When faced with an expression that involves dividing exponents, like in the original exercise, the key idea is to apply the concept of Division of Exponents. Simplifying expressions with exponents can be straightforward if you know the rules. In the division of powers with the same base, subtract the exponents. This means that for any non-zero number base \( a \), the rule \( \frac{a^m}{a^n} = a^{m-n} \) applies.
The original problem includes dividing \( 10^{-5} \) by \( 10^{-7} \). The law tells us we need to subtract the exponent of the divisor from the exponent of the dividend, i.e., \( -5 - (-7) \). Performing this subtraction gives \( 2 \), leaving us with \( 10^2 \).
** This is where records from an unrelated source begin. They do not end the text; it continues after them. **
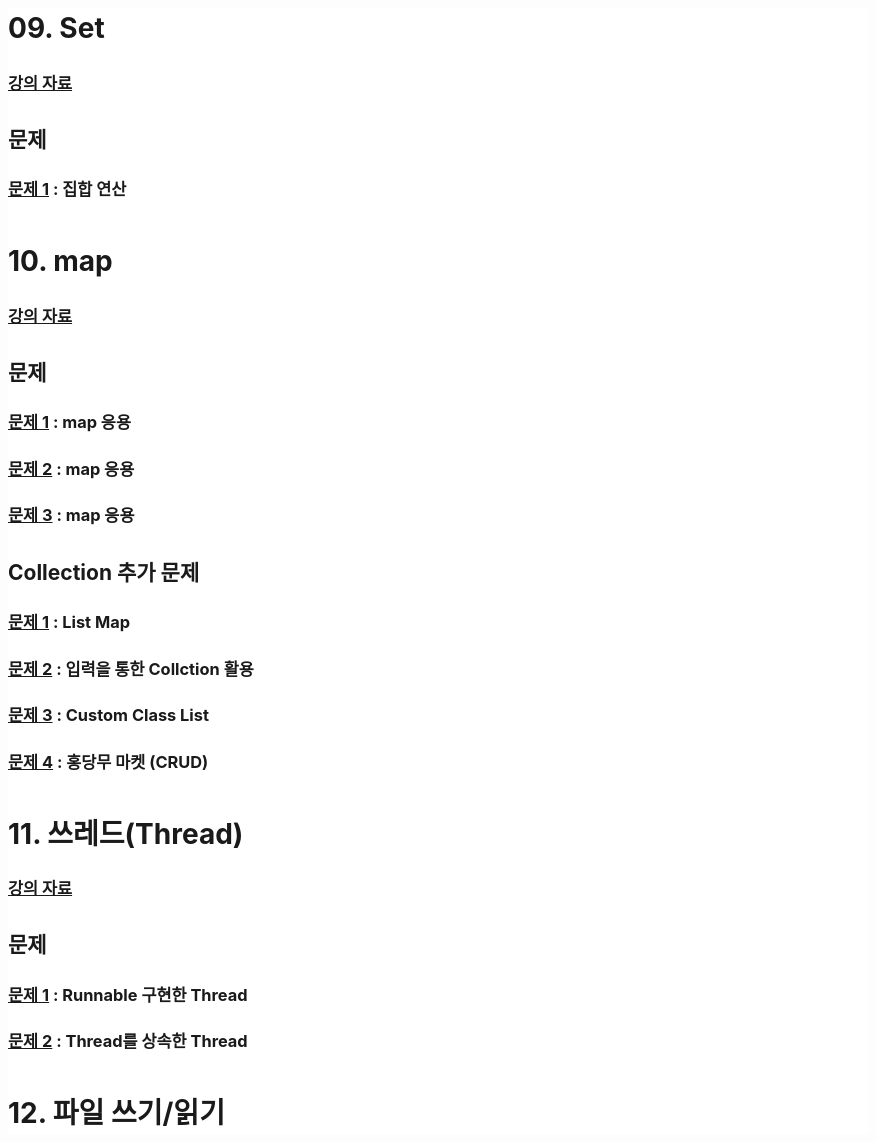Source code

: # 09. Set

### [강의 자료](09_set/README.md)

## 문제
### [문제 1](09_set/quiz01/README.md) : 집합 연산

# 10. map

### [강의 자료](10_map/README.md)

## 문제
### [문제 1](10_map/quiz01/README.md) : map 응용
### [문제 2](10_map/quiz02/README.md) : map 응용
### [문제 3](10_map/quiz03/README.md) : map 응용


## Collection 추가 문제

### [문제 1](extra_collection_quiz/quiz01/README.md) : List Map 
### [문제 2](extra_collection_quiz/quiz02/README.md) : 입력을 통한 Collction 활용
### [문제 3](extra_collection_quiz/quiz03/README.md) : Custom Class List
### [문제 4](extra_collection_quiz/quiz04/README.md) : 홍당무 마켓 (CRUD)


# 11. 쓰레드(Thread)

### [강의 자료](11_thread/README.md)

## 문제
### [문제 1](11_thread/quiz01/README.md) : Runnable 구현한 Thread
### [문제 2](11_thread/quiz02/README.md) : Thread를 상속한 Thread

# 12. 파일 쓰기/읽기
• First, identify the bases that are the same.
• Then, subtract the exponents to find the new power of ten.

Standard form, often referred to as decimal notation, is the typical number representation we're all familiar with, like numbers used in everyday counting. When converting scientific notation to standard form, you perform the operation that results from the scientific notation's components. In the exercise solution, we started with \( 5.0 \times 10^1 \) in scientific notation.
To convert this to standard form, move the decimal point according to the power of ten. The exponent, \( 10^1 \), means moving the decimal one place to the right, changing \( 5.0 \) to \( 50.0 \).

• Look at the exponent to determine how many places to move the decimal point.
• A positive exponent moves the decimal to the right, increasing the number.
• A negative exponent moves the decimal to the left, reducing the number.

The Laws of Exponents provide fundamental guidelines for handling mathematical expressions with exponents. These laws are crucial for simplifying expressions like the one given in the exercise. Let's break down some of the key laws that are relevant here:

• Multiplication of Exponents: When multiplying powers with the same base, add the exponents: \( a^m \times a^n = a^{m+n} \).
• Division of Exponents: For division, as we saw earlier, subtract the exponents: \( \frac{a^m}{a^n} = a^{m-n} \).
• Power of a Power: When raising a power to another power, multiply the exponents: \( (a^m)^n = a^{m \times n} \).
• Zero Exponent: Any non-zero number raised to the exponent zero is 1: \( a^0 = 1 \).

In our step-by-step solution, we specifically used the division property, underlining how mathematics provides a structured approach to simplification. Understanding these rules enables precise simplification of expressions, crucial in algebra and beyond.